Chinese name
- Chinese: 大清律例

Standard Mandarin
- Hanyu Pinyin: Dàqīng lǜlì
- Wade–Giles: Ta4-ch'ing1 Lü4-li4

Yue: Cantonese
- Yale Romanization: daaih chīng leuht laih
- Jyutping: daai6 cing1 leot6 lai6

Manchu name
- Manchu script: ᡩᠠᡳ᠌ᠴᡳᠩ ᡤᡠᡵᡠᠨ ‍‍ᡳ ᡶᠠᡶᡠᠨ ‍‍ᡳ ᠪᡳᡨᡥᡝ ᡴᠣᠣᠯᡳ
- Abkai: Daiqing guruni fafuni bithe kooli

= Great Qing Legal Code =

Legal code of the Qing empire (1644–1912)

The Great Qing Legal Code (or Great Ching Legal Code), also known as the Qing Code (Ching Code) or, in Hong Kong law, as the Ta Tsing Leu Lee (大清律例), was the legal code of the Qing empire (1644–1912). The code was based on the Ming legal code, the Great Ming Legal Code, which was kept largely intact. Compared to the Ming Code, which had no more than several hundred statutes and sub-statutes, the Qing Code contained 1,907 statutes across over 30 revisions between 1644 and 1912. One of the earliest of these revisions was in 1660, completed by the Qing official Wei Zhouzuo and the noble Bahana.

The Qing Code was the last legal code of Imperial China. By the end of the Qing dynasty, it had been the only legal code enforced in China for nearly 270 years. Even with the fall of the imperial Qing in 1912, the Confucian philosophy of social control enshrined in the Qing Code remained influential in the subsequent German law-based legal system of the Republic of China, and later, the Soviet-based system of the People's Republic of China. Part of the Qing Code was also used in British Hong Kong until 1971.

The code resulted from a complex legal culture and occupied the central position of the Qing legal system. It showed a high level of continuity with the Tang Legal Code, which indicated an active legal tradition at the highest level of Imperial Chinese bureaucracy that had existed for at least a thousand years.

== Structure ==
The Great Qing Code comprises 436 articles divided into seven parts, further subdivided into chapters. The first part (Names and General Rules) is a General Part, similar to that of Germany's Bürgerliches Gesetzbuch, which contains the general legal rules, principles, and concepts applied to the rest of the Code. The other six parts are named after the Six Ministries of government, and each part contains laws that are perceived as applicable to each ministry.

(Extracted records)
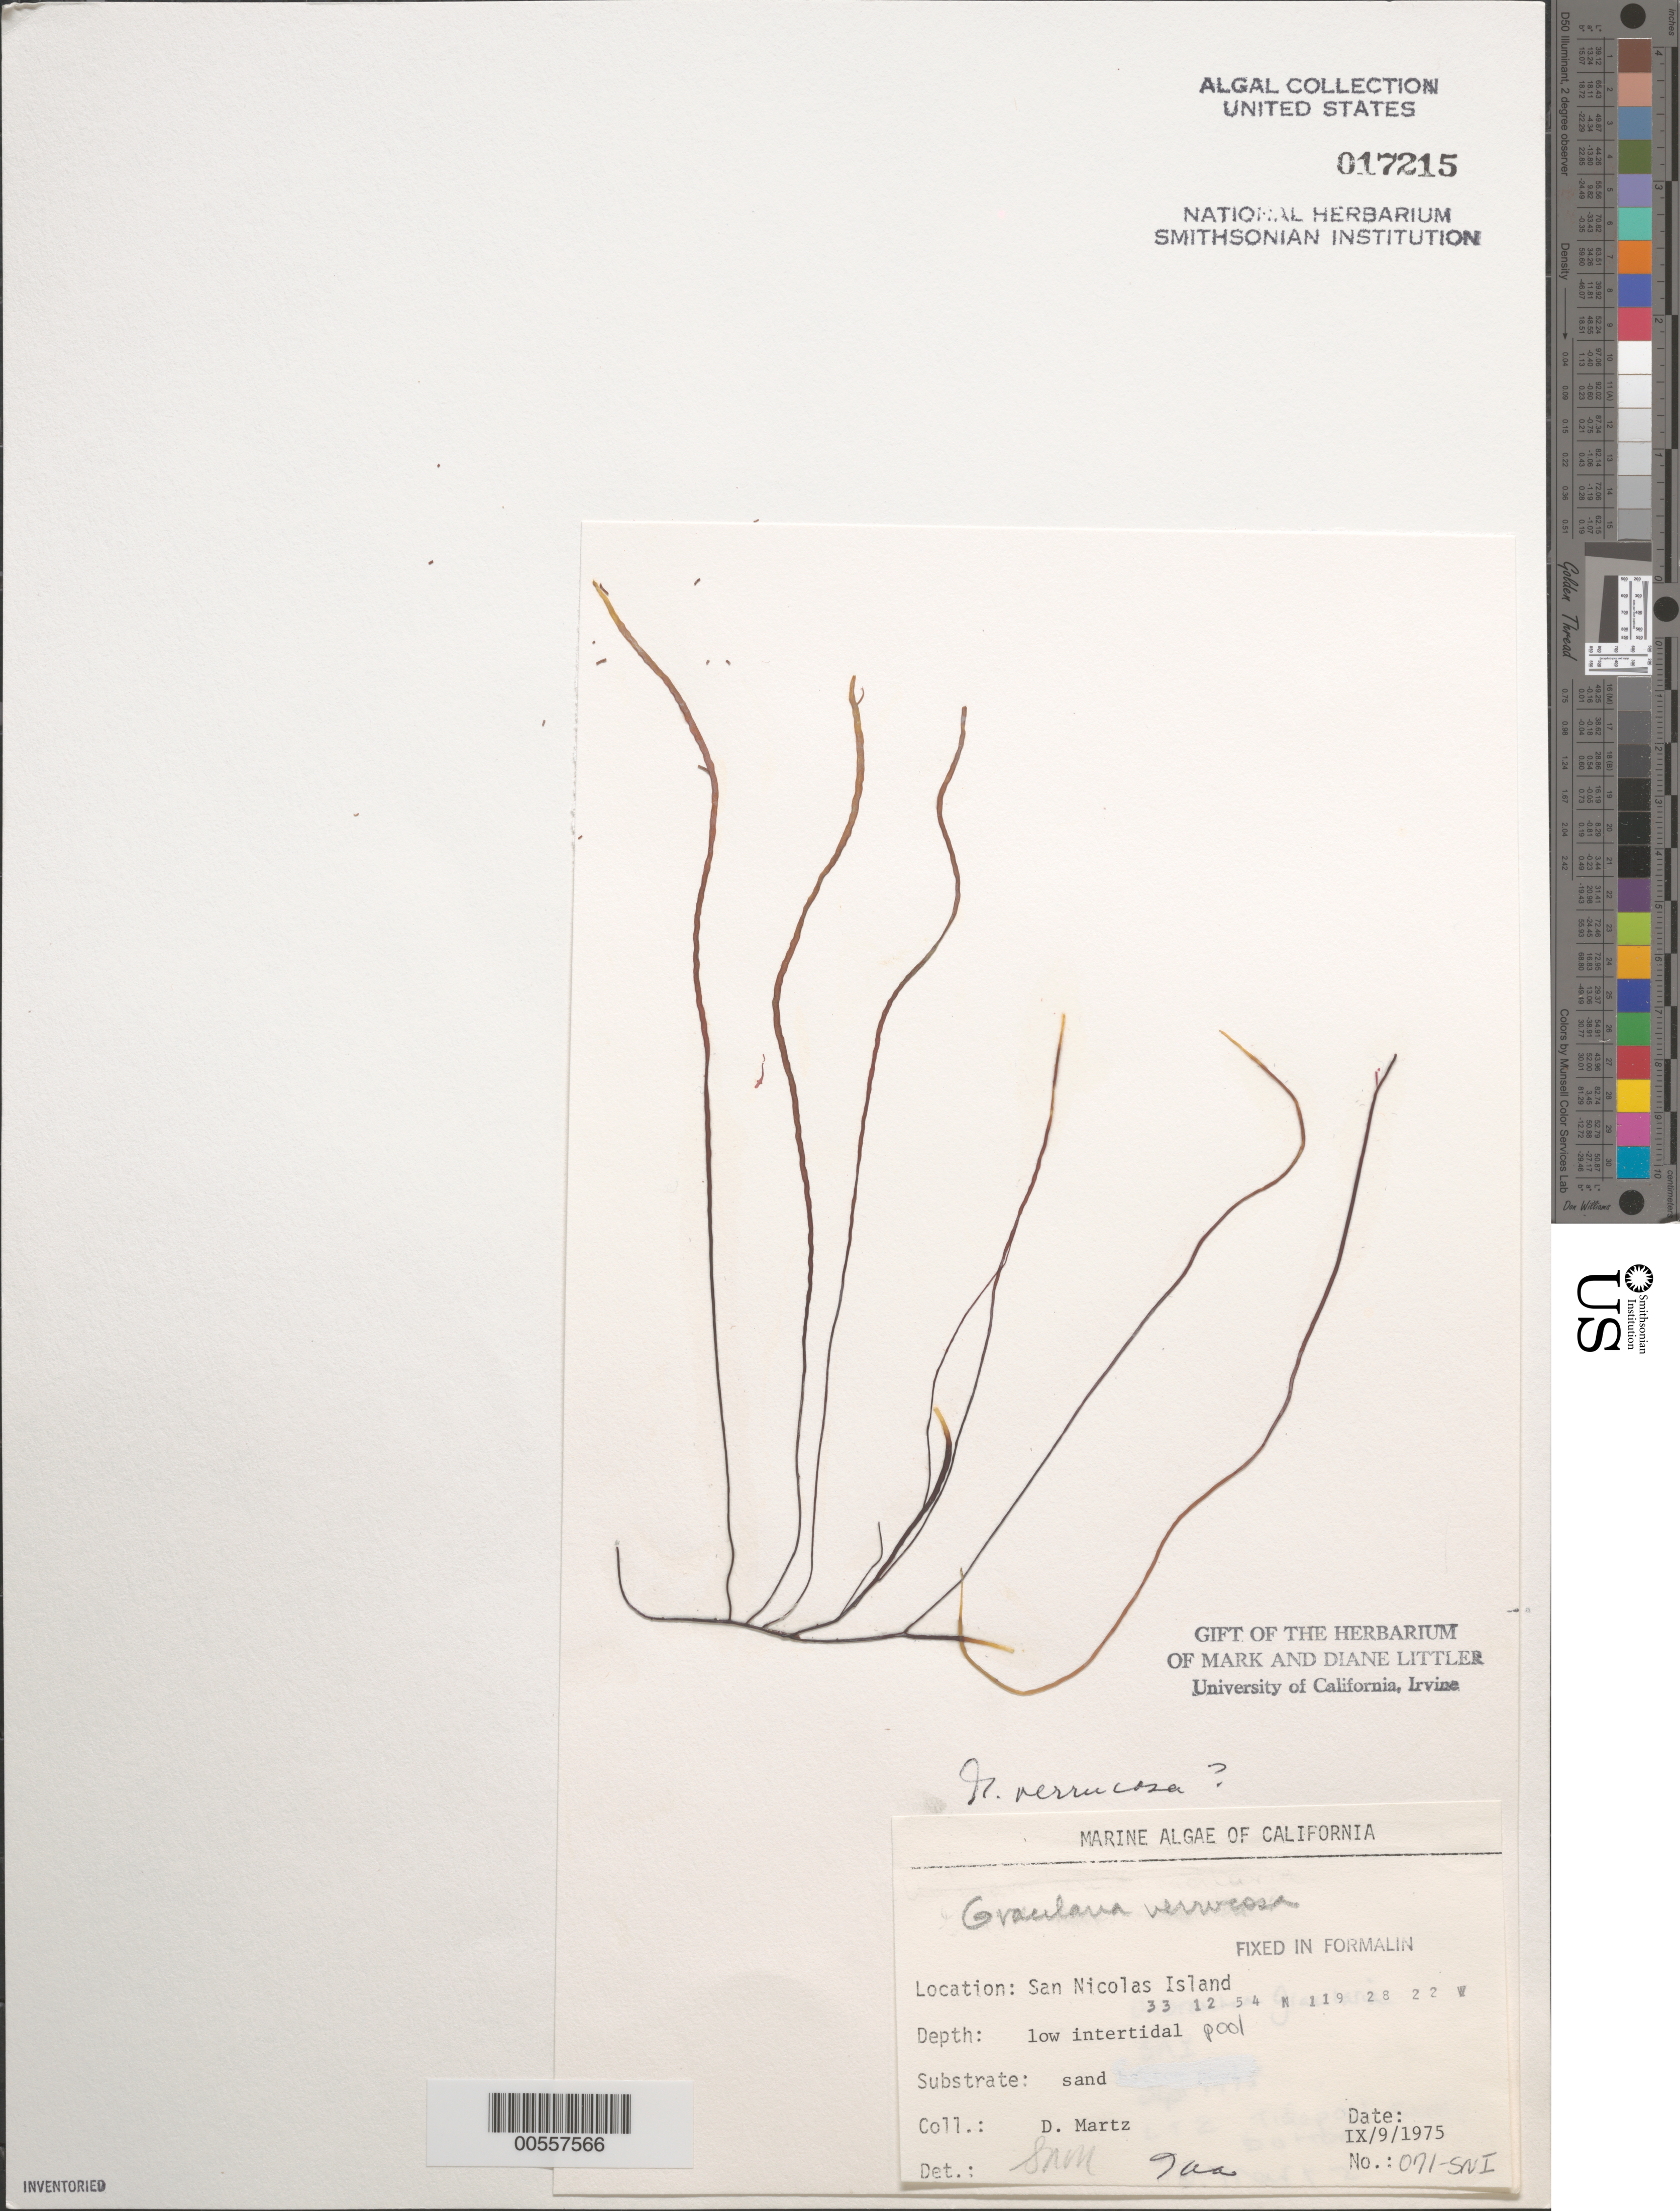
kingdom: Plantae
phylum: Rhodophyta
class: Florideophyceae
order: Gracilariales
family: Gracilariaceae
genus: Gracilariopsis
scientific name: Gracilariopsis longissima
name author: (S.G. Gmel.) Steentoft et al.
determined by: Algae name updating Project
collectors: D. Martz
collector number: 071-sni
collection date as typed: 09 Sep 1975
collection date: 1975-09-09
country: United States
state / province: California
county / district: Ventura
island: San Nicolas Island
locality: Dutch Harbor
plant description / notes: BLM-SOCALBIGHT Rocky Intertidal Survey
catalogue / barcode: US 17215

__Do this__:
Answer these questions from the text on the Great Qing Legal Code:
(a) How many statutes did the Qing Code contain across its revisions between 1644 and 1912?
(b) Until what year was part of the Qing Code used in British Hong Kong?
(c) How many articles does the Great Qing Code comprise, and into how many parts are they divided?

__Exercise output__:
(a) 1,907 statutes.
(b) 1971.
(c) 436 articles, divided into seven parts.